Observation data (J2000 epoch)
- Constellation: Pisces
- Right ascension: 00^{h} 17^{m} 45.54685^{s}
- Declination: +11° 27′ 01.0220″
- Redshift: 0.003883
- Heliocentric radial velocity: 1162 km/s
- Distance: 60.73 ± 0.39 Mly (18.62 ± 0.12 Mpc)
- Group or cluster: NGC 63 Group (LGG 3)
- Apparent magnitude (V): 12.70
- Apparent magnitude (B): 12.63

Characteristics
- Type: S pec
- Size: ~36,400 ly (11.17 kpc) (estimated)
- Apparent size (V): 1.7′ × 1.1′

Other designations
- IRAS 00151+1110, UGC 167, MCG +02-01-030, PGC 1160

= NGC 63 =

Galaxy in the constellation Pisces

NGC 63 is a peculiar spiral galaxy in the constellation Pisces.
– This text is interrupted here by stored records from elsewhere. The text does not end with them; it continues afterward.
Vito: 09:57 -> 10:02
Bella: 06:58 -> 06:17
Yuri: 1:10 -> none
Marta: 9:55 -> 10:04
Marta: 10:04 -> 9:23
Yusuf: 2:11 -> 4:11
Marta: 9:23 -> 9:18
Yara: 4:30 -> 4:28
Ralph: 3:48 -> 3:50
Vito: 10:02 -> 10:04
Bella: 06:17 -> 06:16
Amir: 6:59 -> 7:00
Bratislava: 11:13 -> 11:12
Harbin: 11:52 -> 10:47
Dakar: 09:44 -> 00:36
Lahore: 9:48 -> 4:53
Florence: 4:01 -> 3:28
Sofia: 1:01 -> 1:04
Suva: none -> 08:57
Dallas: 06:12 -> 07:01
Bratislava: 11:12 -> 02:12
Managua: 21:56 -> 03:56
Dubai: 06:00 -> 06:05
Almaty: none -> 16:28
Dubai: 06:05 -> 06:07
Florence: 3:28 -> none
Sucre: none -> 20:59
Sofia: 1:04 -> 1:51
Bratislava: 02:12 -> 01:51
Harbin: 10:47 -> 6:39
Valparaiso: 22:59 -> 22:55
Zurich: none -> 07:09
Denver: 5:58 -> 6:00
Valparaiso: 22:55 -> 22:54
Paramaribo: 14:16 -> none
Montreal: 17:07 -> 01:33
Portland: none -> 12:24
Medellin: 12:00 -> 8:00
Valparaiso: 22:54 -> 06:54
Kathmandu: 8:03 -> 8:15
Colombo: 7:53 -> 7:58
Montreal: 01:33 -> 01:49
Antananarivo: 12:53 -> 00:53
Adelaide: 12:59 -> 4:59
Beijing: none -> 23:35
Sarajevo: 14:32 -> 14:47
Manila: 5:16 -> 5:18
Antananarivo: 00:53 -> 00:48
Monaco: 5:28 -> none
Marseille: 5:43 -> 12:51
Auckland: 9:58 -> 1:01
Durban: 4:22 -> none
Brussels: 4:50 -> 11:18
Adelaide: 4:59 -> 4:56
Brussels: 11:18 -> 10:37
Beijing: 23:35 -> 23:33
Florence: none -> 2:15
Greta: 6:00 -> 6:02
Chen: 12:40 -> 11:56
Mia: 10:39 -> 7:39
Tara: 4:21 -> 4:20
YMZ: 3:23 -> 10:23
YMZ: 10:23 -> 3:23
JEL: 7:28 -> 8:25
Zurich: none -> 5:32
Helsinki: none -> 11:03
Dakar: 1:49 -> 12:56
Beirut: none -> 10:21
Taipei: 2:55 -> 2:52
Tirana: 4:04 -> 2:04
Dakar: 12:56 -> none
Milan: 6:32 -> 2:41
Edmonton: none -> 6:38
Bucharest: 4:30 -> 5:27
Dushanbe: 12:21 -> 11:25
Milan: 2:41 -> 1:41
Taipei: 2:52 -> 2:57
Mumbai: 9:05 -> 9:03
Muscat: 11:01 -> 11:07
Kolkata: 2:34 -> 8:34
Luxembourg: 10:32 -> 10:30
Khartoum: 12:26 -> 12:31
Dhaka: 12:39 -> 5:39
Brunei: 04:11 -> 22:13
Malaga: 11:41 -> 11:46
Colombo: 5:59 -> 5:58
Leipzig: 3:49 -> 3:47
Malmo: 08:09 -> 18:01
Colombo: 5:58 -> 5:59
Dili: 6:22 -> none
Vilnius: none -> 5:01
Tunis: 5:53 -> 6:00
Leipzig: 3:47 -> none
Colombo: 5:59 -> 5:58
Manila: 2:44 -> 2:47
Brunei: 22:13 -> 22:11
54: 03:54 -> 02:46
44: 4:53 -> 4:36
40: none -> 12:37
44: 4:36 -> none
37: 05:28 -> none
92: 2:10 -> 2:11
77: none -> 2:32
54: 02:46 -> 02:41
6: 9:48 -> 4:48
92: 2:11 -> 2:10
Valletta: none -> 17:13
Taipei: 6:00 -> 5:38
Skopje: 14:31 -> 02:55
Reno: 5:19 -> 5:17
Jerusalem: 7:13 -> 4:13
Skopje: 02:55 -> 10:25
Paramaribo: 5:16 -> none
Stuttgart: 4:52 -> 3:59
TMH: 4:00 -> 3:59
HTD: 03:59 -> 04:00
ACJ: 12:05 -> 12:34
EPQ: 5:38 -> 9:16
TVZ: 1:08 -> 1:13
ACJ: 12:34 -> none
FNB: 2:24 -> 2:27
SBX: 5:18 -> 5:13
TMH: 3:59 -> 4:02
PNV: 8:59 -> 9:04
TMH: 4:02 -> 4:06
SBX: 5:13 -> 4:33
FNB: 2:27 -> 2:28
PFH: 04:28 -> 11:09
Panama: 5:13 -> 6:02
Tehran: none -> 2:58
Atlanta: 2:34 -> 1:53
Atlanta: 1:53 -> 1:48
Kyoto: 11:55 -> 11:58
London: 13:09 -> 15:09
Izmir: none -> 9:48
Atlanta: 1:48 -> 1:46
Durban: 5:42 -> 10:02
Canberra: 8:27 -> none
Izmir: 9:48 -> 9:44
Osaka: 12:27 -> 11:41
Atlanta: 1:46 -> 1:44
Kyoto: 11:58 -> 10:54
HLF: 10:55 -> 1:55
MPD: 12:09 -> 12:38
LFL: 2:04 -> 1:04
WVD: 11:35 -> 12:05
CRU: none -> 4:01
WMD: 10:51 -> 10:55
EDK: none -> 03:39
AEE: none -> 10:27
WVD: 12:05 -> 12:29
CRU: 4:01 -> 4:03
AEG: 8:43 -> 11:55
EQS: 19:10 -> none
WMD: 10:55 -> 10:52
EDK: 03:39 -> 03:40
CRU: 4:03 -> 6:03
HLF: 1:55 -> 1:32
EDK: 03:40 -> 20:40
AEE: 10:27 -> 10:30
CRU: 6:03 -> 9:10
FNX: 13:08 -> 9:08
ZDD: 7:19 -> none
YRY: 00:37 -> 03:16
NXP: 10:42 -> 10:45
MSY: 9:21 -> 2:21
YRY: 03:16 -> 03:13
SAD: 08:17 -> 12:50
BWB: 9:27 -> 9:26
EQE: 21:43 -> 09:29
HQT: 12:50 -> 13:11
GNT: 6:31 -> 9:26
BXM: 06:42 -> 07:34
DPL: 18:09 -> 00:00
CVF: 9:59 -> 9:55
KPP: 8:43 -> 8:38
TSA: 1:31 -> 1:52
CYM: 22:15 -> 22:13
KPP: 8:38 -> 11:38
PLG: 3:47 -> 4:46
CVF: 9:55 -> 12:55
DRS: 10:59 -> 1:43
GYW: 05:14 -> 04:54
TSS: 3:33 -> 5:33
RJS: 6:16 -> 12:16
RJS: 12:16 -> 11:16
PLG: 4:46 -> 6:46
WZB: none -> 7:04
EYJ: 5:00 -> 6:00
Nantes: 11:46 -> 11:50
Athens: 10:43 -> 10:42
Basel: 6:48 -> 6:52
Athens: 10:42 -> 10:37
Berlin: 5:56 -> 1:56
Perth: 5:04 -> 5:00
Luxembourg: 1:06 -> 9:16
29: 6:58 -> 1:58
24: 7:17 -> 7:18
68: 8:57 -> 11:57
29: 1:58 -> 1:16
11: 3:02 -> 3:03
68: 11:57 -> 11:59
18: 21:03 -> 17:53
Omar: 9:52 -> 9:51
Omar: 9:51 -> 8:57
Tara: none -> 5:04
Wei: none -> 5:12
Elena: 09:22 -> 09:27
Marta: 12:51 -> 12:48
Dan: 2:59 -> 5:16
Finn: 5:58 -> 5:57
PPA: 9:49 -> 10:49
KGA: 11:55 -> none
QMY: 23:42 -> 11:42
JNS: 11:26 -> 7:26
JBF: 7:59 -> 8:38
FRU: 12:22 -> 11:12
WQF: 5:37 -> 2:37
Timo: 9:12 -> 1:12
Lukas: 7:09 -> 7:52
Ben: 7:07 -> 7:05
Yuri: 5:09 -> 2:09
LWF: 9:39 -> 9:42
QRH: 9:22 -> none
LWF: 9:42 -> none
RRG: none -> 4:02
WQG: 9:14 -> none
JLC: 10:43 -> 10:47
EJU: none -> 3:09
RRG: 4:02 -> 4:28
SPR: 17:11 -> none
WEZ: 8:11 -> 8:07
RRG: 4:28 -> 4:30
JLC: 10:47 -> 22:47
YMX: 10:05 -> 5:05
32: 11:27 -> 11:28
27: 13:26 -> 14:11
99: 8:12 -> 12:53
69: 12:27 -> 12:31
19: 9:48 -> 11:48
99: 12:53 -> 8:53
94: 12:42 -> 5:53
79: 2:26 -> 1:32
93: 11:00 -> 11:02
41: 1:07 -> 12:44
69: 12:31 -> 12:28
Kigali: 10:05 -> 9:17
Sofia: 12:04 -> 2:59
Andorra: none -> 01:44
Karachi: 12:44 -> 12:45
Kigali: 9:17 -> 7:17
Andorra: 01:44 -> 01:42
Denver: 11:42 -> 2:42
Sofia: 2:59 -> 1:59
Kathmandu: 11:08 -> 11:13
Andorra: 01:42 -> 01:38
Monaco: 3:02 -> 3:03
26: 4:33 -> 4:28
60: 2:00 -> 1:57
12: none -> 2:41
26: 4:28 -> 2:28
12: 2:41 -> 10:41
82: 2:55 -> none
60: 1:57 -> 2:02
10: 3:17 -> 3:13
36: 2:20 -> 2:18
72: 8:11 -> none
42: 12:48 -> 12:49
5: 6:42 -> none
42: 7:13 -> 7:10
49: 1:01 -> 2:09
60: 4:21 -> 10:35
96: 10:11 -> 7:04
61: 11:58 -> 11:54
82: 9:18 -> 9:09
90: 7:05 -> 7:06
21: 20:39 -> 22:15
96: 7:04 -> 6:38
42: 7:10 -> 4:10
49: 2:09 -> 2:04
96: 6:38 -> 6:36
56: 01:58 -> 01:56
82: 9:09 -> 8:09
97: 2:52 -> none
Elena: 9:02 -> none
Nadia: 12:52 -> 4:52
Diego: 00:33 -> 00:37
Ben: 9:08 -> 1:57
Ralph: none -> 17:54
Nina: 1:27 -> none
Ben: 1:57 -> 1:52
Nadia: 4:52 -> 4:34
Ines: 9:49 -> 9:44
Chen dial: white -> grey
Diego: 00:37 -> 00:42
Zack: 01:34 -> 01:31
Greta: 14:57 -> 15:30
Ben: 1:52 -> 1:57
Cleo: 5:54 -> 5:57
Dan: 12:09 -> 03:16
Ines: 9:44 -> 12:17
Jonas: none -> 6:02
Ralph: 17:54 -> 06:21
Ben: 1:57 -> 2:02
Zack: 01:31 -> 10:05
NGC 63 is its New General Catalogue designation. The galaxy was discovered by Heinrich Louis d'Arrest on 27 August 1865. It has an apparent V-band magnitude of 12.70.

NGC 63 is part of the group of galaxies that bears its name. The NGC 63 group (also known as LGG 3) includes at least two other galaxies: UGC 156 and UGC 191.